About every single post on human population clusters tend to shift into a discussion as to whether human variation is clinal, or where one can make assertions of discrete groups. I think it is fair to note that most of the populations sampled have been skewed to one locale. For example, "French" might mean a few hundred patients from hospitals in the Paris area. "Belgian" might be a few hundred patients in hospitals in Brussels. The "gap" between the French and Belgian cluster may simply have to do with the fact that the populations are not representative of their nationalities. Surely as the genetic data gets more fleshed out and the sample sizes increase to the point where there are no "Here Be Dragons" spaces on the maps many of the clusters will begin to exhibit some continuity with each other. On the other hand, I do thinking of this purely as changes in allele frequency removes some important information.
Consider an idealized circumstance where you have 11 demes positioned in a sequence.
Gene flow can only occur between adjacent populations. So Deme 3 exchanges genes with Deme 2 and Deme 4. Now let's chart the frequency for allele A on gene 1 across these populations.
As you can see, the rate of change between demes is constant. Obviously these are discrete demes, so by definition you can categorize them as individual populations, but if you want to divide them into two classes based on allele frequencies it will have to be an arbitrary classification. There just isn't a "jump" in this sequence. But, now let's look at the population sizes....
As you can see, the population sizes vary quite a bit. There is a population "desert" in the middle of the sequence and two broad conglomerations spatially of demes. Now, let's take the change in allele frequency from deme to deme from deme 1 to 11 (-0.1 for every step), and multiply by the absolute population (so here I'll start with deme 2 since there isn't a deme 0 for deme 1, so every value is the population of the deme X the difference in allele frequency between that deme and the previous deme in the sequency).

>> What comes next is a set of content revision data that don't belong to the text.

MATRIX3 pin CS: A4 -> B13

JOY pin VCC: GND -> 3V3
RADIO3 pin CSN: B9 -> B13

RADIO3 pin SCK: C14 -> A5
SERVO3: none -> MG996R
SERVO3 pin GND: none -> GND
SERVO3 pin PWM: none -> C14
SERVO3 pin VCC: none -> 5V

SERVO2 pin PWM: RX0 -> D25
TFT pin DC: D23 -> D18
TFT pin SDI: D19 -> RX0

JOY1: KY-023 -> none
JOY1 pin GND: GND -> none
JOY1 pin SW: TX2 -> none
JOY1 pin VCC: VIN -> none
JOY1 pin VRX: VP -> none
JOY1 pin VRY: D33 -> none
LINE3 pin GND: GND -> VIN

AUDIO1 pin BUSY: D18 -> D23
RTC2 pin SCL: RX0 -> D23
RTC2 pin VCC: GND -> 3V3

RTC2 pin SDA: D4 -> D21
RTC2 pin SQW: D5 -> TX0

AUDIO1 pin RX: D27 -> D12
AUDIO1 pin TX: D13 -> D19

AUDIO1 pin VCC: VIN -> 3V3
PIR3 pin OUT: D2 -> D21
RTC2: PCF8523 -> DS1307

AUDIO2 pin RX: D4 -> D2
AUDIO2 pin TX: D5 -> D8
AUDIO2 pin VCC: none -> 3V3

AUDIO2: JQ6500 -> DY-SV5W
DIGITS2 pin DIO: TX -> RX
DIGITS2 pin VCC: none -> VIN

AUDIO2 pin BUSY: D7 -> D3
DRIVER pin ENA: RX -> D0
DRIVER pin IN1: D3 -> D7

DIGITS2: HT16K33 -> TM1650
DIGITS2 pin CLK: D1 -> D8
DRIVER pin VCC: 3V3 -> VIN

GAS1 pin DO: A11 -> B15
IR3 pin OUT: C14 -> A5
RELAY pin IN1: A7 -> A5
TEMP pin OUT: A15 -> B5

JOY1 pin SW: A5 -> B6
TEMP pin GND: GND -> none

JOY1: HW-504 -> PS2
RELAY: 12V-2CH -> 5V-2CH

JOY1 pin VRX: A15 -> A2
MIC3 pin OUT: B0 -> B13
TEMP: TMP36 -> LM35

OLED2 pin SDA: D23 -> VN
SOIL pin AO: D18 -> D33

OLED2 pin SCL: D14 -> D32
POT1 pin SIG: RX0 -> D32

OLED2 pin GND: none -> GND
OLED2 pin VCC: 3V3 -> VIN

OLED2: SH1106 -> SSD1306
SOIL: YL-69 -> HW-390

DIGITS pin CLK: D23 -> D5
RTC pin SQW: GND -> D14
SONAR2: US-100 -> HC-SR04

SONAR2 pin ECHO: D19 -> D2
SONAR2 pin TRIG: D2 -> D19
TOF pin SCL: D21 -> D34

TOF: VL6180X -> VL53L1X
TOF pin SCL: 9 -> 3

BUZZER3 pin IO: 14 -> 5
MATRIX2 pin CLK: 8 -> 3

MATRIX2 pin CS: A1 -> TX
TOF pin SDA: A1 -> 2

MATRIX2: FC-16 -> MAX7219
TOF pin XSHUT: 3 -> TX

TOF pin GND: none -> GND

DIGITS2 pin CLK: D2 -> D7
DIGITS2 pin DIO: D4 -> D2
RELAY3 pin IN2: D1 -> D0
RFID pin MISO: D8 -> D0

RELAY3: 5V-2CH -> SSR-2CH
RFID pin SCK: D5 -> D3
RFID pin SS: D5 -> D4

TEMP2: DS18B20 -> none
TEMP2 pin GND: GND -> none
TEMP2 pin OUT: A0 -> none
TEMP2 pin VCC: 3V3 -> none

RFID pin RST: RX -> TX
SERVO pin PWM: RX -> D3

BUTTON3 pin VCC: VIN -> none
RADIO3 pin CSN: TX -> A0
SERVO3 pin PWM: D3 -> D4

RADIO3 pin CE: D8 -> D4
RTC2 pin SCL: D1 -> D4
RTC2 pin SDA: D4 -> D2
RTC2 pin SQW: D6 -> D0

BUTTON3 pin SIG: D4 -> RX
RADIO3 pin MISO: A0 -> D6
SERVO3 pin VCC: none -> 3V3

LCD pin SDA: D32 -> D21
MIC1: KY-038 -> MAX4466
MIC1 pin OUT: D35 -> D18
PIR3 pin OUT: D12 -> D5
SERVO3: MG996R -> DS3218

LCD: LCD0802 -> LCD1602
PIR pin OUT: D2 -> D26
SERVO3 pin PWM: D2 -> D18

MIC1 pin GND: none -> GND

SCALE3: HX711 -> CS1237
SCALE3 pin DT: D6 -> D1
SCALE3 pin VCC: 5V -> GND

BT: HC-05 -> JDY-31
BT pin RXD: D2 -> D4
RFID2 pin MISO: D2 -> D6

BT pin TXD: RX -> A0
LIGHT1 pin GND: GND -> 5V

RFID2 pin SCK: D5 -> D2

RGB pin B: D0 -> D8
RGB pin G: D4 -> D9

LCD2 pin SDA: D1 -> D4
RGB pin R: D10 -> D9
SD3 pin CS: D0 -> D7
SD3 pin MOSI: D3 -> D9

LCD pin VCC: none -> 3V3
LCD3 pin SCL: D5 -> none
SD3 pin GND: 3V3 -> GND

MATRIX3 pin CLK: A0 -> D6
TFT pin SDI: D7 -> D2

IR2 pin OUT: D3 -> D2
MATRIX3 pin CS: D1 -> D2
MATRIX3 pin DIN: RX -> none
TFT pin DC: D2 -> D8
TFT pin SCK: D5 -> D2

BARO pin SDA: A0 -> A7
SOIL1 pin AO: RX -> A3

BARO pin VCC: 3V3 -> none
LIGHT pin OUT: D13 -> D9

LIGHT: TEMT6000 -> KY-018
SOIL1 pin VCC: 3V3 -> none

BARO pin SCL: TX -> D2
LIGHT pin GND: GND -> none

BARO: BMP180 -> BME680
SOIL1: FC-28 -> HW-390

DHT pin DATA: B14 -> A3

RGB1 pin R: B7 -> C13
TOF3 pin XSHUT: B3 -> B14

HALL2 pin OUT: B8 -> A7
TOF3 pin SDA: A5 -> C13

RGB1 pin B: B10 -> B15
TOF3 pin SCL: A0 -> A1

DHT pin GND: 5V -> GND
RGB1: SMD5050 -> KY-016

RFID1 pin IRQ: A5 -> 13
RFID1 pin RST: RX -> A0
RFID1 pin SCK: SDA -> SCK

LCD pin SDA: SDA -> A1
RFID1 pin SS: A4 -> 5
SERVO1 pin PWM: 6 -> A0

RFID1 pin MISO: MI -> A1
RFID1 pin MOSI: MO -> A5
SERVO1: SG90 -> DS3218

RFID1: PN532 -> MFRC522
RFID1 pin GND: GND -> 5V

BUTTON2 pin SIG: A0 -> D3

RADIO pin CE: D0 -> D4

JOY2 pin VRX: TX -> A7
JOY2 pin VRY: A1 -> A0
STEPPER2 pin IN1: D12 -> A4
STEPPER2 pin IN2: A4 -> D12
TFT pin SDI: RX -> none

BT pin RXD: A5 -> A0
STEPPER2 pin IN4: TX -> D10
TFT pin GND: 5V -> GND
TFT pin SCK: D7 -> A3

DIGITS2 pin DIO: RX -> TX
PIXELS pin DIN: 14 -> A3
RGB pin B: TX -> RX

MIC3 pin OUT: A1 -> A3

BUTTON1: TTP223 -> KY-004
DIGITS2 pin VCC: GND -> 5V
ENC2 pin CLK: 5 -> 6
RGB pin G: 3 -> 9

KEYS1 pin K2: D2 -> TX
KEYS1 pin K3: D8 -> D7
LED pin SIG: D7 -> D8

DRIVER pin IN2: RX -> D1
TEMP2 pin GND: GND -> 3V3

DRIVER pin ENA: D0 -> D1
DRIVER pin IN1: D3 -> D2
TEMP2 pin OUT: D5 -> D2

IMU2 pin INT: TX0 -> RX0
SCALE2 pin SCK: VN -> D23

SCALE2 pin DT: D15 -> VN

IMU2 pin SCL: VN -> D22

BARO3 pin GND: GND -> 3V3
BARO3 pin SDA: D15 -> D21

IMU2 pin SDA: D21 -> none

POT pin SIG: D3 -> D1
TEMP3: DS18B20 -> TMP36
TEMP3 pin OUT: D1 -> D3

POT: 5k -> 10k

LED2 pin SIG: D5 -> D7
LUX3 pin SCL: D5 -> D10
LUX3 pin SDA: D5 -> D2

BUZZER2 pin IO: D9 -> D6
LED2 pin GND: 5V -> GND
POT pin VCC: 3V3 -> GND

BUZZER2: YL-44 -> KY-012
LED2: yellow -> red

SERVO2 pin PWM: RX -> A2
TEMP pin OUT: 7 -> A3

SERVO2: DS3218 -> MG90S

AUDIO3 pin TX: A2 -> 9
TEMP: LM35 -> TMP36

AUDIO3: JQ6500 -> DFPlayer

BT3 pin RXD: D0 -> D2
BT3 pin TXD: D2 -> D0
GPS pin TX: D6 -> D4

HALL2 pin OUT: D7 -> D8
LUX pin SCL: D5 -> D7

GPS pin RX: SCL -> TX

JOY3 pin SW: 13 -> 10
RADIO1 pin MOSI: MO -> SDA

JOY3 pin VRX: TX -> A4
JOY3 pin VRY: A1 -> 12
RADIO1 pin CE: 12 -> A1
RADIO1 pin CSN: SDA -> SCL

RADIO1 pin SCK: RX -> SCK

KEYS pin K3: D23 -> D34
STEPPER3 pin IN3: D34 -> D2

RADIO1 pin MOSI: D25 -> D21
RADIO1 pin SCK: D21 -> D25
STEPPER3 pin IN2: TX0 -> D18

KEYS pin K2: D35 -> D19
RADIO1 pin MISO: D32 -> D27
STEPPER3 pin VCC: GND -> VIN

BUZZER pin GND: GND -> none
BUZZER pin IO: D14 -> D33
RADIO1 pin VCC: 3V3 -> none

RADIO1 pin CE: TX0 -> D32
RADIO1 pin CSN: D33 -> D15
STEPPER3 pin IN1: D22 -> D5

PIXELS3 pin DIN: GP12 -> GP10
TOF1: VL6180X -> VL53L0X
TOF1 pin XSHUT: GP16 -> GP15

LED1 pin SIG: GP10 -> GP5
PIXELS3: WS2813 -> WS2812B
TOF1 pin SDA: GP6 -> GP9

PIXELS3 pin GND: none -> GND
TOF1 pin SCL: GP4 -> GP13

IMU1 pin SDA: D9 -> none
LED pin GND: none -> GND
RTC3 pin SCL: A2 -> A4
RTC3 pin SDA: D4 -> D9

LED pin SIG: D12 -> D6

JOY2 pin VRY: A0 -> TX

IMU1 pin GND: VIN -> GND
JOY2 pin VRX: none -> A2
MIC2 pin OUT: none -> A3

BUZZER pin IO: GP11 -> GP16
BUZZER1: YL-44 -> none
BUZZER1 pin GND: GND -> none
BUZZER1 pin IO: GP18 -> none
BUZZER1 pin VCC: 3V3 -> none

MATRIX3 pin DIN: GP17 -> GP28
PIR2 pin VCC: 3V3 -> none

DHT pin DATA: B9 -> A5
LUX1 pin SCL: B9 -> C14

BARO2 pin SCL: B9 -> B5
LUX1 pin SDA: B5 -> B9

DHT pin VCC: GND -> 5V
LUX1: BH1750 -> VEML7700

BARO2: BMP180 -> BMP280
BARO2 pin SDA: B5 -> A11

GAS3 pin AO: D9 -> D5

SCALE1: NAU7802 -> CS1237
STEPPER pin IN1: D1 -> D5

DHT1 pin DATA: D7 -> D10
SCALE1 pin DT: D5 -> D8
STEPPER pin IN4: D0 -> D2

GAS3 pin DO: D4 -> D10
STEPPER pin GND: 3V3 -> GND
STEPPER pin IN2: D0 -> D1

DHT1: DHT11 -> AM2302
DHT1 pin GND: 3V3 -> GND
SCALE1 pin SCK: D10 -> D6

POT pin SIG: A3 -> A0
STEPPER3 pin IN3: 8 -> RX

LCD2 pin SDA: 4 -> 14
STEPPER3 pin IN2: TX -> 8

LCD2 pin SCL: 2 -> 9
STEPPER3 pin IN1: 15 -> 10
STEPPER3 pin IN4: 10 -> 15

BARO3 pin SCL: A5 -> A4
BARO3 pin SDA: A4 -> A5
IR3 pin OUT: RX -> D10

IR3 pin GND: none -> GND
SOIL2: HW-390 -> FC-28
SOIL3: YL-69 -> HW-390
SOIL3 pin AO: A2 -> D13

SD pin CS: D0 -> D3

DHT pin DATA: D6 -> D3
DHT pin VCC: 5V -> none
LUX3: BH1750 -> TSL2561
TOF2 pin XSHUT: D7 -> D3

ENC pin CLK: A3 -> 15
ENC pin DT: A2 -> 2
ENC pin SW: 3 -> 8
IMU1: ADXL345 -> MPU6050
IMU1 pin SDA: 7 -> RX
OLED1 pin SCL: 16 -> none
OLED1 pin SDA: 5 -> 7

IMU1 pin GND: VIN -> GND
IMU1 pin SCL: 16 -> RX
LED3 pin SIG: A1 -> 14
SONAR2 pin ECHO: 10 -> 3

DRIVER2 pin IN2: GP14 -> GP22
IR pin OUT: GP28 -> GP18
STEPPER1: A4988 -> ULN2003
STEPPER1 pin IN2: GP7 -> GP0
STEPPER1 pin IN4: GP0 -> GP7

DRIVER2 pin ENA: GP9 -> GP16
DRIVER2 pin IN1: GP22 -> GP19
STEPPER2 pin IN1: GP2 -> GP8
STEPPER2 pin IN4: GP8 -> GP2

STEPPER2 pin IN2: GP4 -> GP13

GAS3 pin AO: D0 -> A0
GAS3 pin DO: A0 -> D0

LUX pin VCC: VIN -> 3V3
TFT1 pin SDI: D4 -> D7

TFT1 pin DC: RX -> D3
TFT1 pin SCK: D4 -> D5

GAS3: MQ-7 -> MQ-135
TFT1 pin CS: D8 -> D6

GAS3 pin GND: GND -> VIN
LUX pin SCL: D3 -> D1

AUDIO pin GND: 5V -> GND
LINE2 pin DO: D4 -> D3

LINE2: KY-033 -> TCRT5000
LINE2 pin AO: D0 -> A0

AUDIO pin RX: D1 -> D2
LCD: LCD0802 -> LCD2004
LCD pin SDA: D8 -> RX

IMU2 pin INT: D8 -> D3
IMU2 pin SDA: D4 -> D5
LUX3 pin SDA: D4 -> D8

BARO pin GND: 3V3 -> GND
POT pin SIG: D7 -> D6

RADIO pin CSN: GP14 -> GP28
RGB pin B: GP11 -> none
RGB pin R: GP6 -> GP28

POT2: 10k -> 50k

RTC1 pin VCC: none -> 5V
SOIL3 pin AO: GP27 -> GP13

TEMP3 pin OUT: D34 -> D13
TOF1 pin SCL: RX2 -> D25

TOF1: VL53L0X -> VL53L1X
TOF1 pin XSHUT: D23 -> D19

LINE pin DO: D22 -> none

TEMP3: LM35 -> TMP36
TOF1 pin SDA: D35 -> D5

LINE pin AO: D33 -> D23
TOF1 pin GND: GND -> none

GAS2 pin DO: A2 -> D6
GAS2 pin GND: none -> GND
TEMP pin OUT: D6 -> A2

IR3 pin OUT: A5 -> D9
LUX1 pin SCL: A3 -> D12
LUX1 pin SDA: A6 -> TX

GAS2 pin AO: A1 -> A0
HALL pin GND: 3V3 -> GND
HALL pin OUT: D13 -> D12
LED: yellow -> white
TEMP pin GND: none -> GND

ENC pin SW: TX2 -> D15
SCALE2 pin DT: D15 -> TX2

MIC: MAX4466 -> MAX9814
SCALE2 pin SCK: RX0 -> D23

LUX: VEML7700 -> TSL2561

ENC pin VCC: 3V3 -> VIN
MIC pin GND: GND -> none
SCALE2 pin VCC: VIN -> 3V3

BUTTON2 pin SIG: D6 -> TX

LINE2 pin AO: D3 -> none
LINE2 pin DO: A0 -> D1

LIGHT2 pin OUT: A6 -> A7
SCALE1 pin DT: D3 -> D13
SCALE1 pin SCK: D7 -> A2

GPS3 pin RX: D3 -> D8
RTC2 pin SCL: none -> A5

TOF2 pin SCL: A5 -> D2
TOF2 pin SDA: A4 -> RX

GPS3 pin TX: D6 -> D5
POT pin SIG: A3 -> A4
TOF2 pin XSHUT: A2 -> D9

As you can see there's now some "funny business" in the middle of the sequence. Though the frequency of allele change is constant, the change in population means that the real density of the alleles varies quite a bit, and the change in that density is not constant. If this was continuous I'd obviously be speaking in higher order derivatives. The point is that the density of humans across geographical expanses matters a great deal. This does not mean that variation is not clinal, but, taking density into account allows one to conceive of "natural breaks."
There's a pretty obvious way population size might matter; the relative strength of selection vs. stochastic factors is proportional to population size. The smaller the population the more likely that random noise is to make selection irrelevant. The larger the population the more random noise will be dampened generation to generation in relation to selection. A very small population along the clinal gradient between two clusters may serve as a bottleneck to gene flow of adaptive alleles. Conversely, a large constant population along the clinal gradient should facilitate rapid gene flow of selectively favored alleles.
- Log in to post comments
The smaller the population the more likely that random noise is to make selection irrelevant. The larger the population the more random noise will be dampened generation to generation in relation to selection. A very small population along the clinal gradient between two clusters may serve as a bottleneck to gene flow of adaptive alleles.
I don't think that the first part of this statement has anything to do with the last part. The barrier to gene flow is due solely to the reduced number of genes that can flow through the small population, not to drift vs. selection.
This does not mean that variation is not clinal, but, taking density into account allows one to conceive of "natural breaks."
A pop geneticist might wonder whether the population desert in the middle is a primary or secondary contact zone, although that distinction is a bit artificial.
Are there any mathematical models of how long it takes a new alleles to spread across the cline?
(And yes, I am guessing that there are probably other parameters to any such mathematical model. For example, not all alleles likely spread at the same rate. And there may be effective limits to how far an allele can spread in a cline, from its point of origin.)